EXERCISE TEXT: Begin
# The Cleveland Show



## Mattayus (Aug 22, 2009)

Just watched the pilot...  I'm not impressed. At all.
I mean, it was ok, it wasn't awful by any stretch, and I wasn't expecting a Family Guy clone so I'm not disappointed on that basis. It was just crap in its own right 

Anyone else catch it yet?


----------



## BlindingLight7 (Aug 22, 2009)

nope...link?


----------



## Apex1rg7x (Aug 22, 2009)

I still dont understand why they take the worst of the major characters of Family Guy and make a show with him. I personally think they should make a show of just Stewie and Brian, now that would be some funny shit


----------



## Rick (Aug 22, 2009)

I love Cleveland and I can't wait to see this show.

Where did you see the pilot?


----------



## Hawkevil (Aug 22, 2009)

Here you go...

Watch The Cleveland Show Season 1 Episode 1 Pilot · TV-Dome : Your Movie and TV HQ


I thought it was quite funny actually. Not as good as family guy though.

Stewie still had the best line in it though...


----------



## BlindingLight7 (Aug 22, 2009)
EXERCISE TEXT: End
EXERCISE INSTRUCTIONS.
1) Answer these questions from the Cleveland Show thread, one answer per line:
(a) On what date were the posts made?
(b) Which two characters does Apex1rg7x want a show about?
(c) According to Hawkevil, which character had the best line in the pilot?
2) List every distinct username that posts in the Cleveland Show thread.
3) Reproduce everything in the Cleveland Show thread from "Here you go..." down to "family guy though.".
PROVIDED MATERIAL: Begin
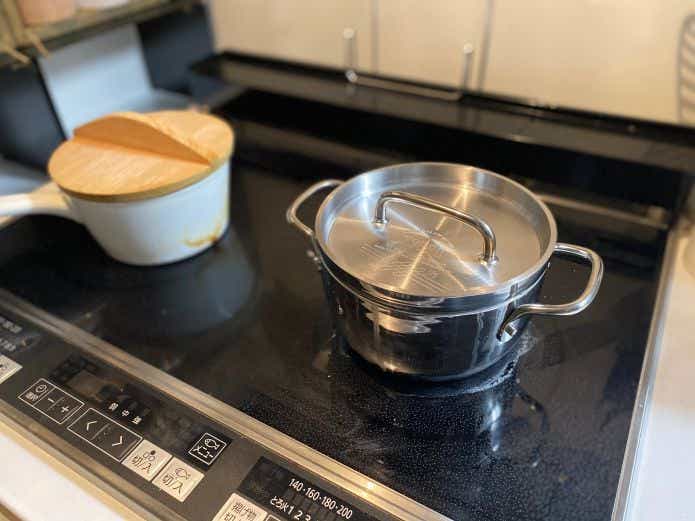
Locate an element on the screen. buttons for the stove is located at coordinates [145, 458].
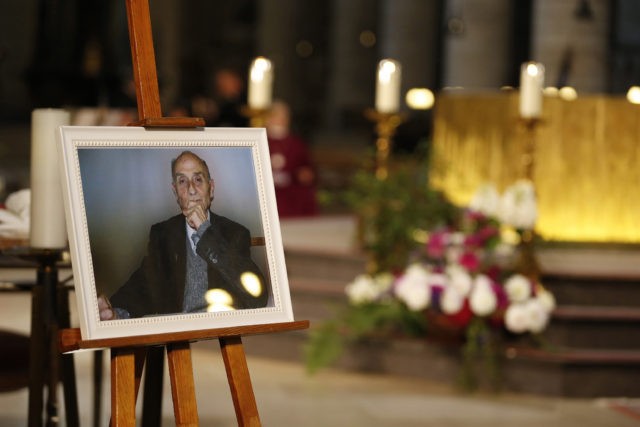
At what (x,y) coordinates should I click in order to perform the action: click on floor. Please return your answer as a coordinate pair (x, y). Looking at the image, I should click on (324, 398).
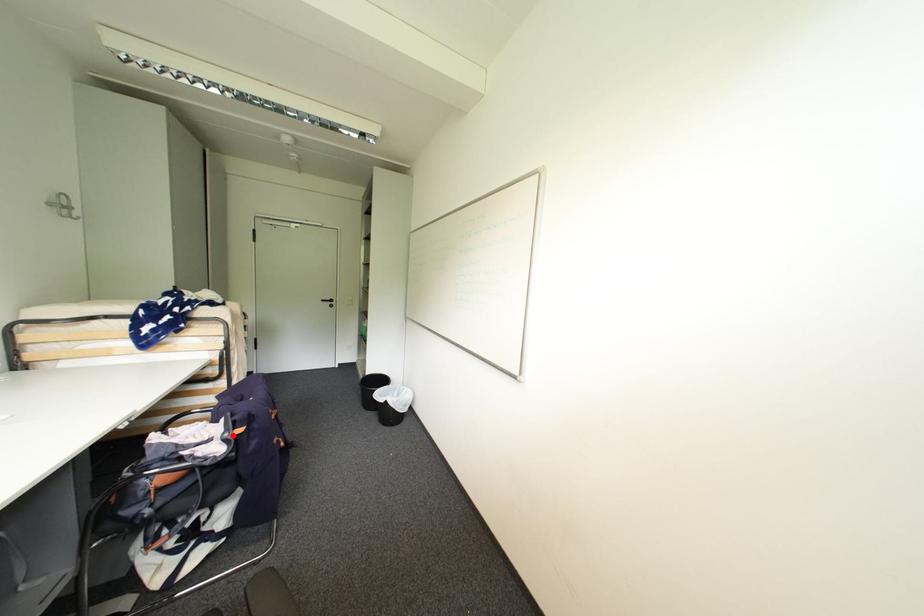
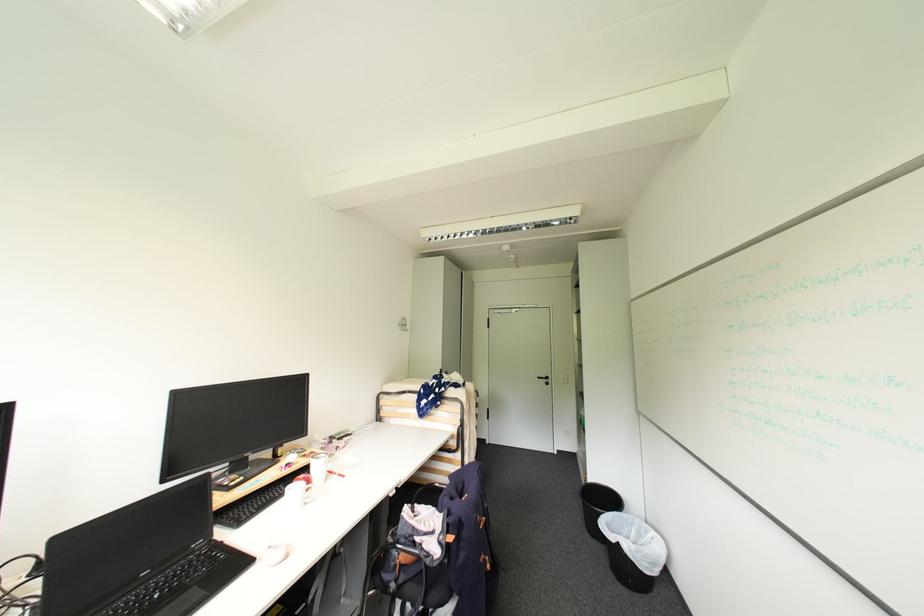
PROVIDED MATERIAL: End
ANSWERS GIVEN.
1)
(a) Aug 22, 2009
(b) Stewie and Brian
(c) Stewie

2) Mattayus, BlindingLight7, Apex1rg7x, Rick, Hawkevil

3)
Here you go...

Watch The Cleveland Show Season 1 Episode 1 Pilot · TV-Dome : Your Movie and TV HQ


I thought it was quite funny actually. Not as good as family guy though.